-- Opening Marker --
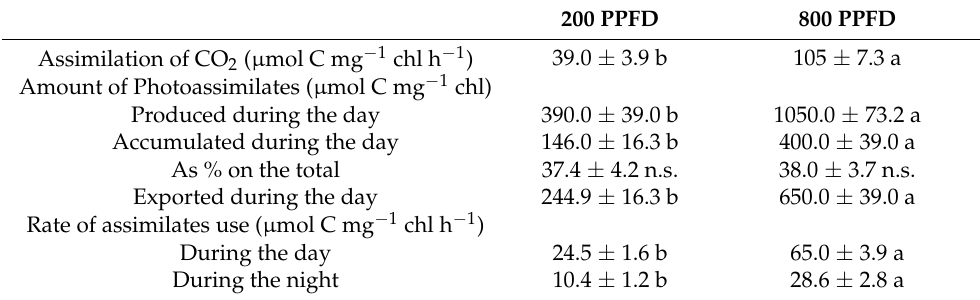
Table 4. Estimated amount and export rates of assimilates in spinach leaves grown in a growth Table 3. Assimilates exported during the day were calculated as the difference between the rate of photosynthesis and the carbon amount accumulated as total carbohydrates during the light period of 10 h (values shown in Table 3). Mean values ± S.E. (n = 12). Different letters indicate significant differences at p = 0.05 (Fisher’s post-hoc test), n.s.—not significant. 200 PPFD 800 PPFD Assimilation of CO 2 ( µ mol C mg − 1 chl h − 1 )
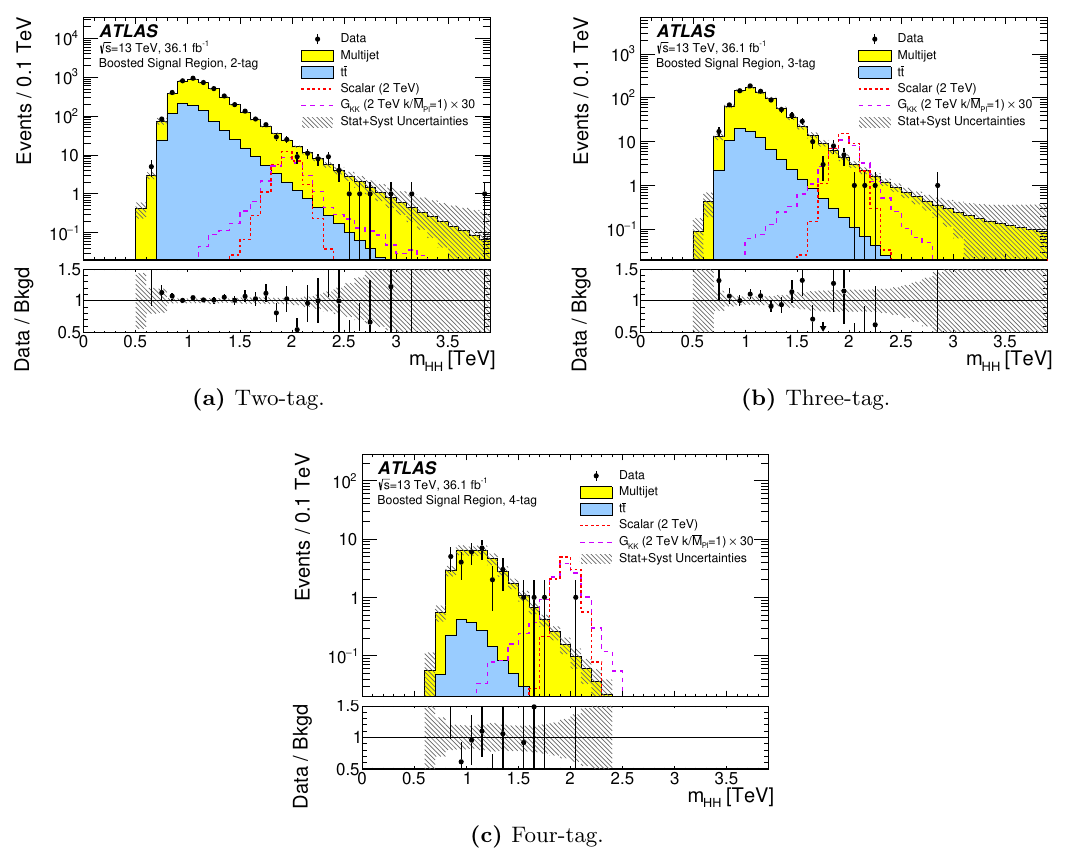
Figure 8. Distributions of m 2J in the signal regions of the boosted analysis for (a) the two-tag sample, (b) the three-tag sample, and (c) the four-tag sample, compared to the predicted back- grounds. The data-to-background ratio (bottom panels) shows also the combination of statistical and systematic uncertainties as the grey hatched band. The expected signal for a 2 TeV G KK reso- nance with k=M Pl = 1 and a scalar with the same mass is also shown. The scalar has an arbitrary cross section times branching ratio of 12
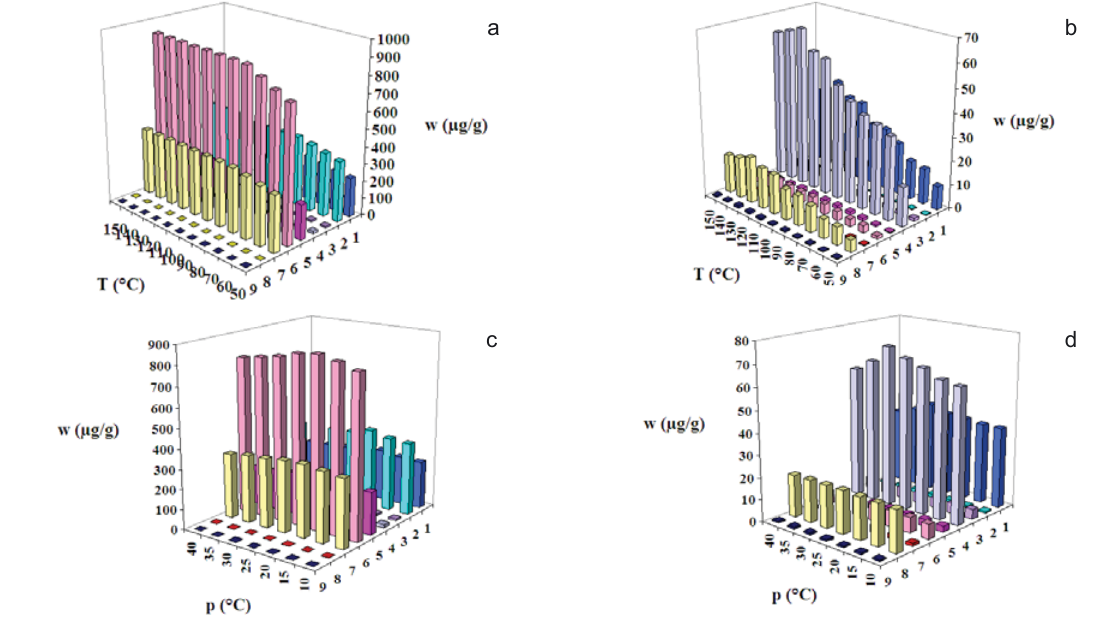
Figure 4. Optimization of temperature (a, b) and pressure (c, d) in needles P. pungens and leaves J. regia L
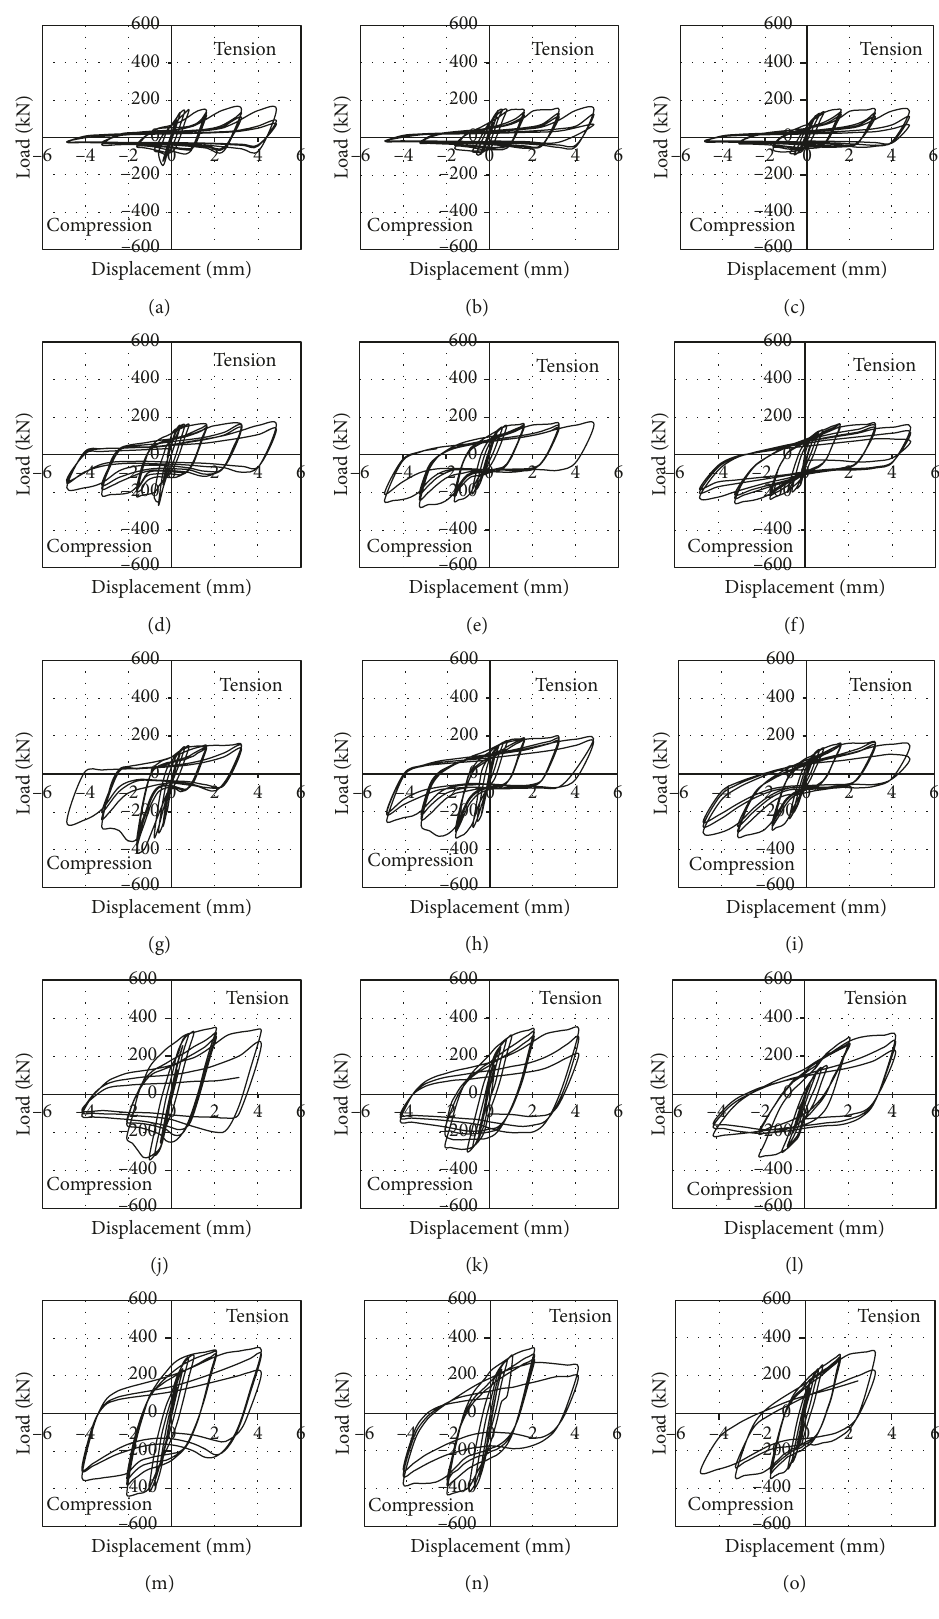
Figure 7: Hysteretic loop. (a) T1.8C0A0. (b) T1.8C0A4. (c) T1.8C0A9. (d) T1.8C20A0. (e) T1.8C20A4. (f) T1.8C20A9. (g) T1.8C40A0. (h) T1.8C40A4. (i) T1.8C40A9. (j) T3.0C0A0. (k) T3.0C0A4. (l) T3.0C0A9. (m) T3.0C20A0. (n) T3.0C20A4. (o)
-- Closing Marker --
-- Opening Marker --
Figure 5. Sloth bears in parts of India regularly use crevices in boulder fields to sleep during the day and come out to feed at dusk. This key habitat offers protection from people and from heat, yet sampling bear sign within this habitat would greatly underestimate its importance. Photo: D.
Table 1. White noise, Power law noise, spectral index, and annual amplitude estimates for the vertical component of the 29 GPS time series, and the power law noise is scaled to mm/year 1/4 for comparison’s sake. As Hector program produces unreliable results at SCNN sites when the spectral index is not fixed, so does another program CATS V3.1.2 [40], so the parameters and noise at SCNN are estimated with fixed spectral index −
-- Closing Marker --
Brief.
Transcribe, word for word, the stretch of lines in the data above from the one with "Table 4. Estimated" through the one with "Figure 4. Optimization"; omit all pictures.

Solution to this problem.
Table 4. Estimated amount and export rates of assimilates in spinach leaves grown in a growth Table 3. Assimilates exported during the day were calculated as the difference between the rate of photosynthesis and the carbon amount accumulated as total carbohydrates during the light period of 10 h (values shown in Table 3). Mean values ± S.E. (n = 12). Different letters indicate significant differences at p = 0.05 (Fisher’s post-hoc test), n.s.—not significant. 200 PPFD 800 PPFD Assimilation of CO 2 ( µ mol C mg − 1 chl h − 1 )
Figure 8. Distributions of m 2J in the signal regions of the boosted analysis for (a) the two-tag sample, (b) the three-tag sample, and (c) the four-tag sample, compared to the predicted back- grounds. The data-to-background ratio (bottom panels) shows also the combination of statistical and systematic uncertainties as the grey hatched band. The expected signal for a 2 TeV G KK reso- nance with k=M Pl = 1 and a scalar with the same mass is also shown. The scalar has an arbitrary cross section times branching ratio of 12
Figure 4. Optimization of temperature (a, b) and pressure (c, d) in needles P. pungens and leaves J. regia L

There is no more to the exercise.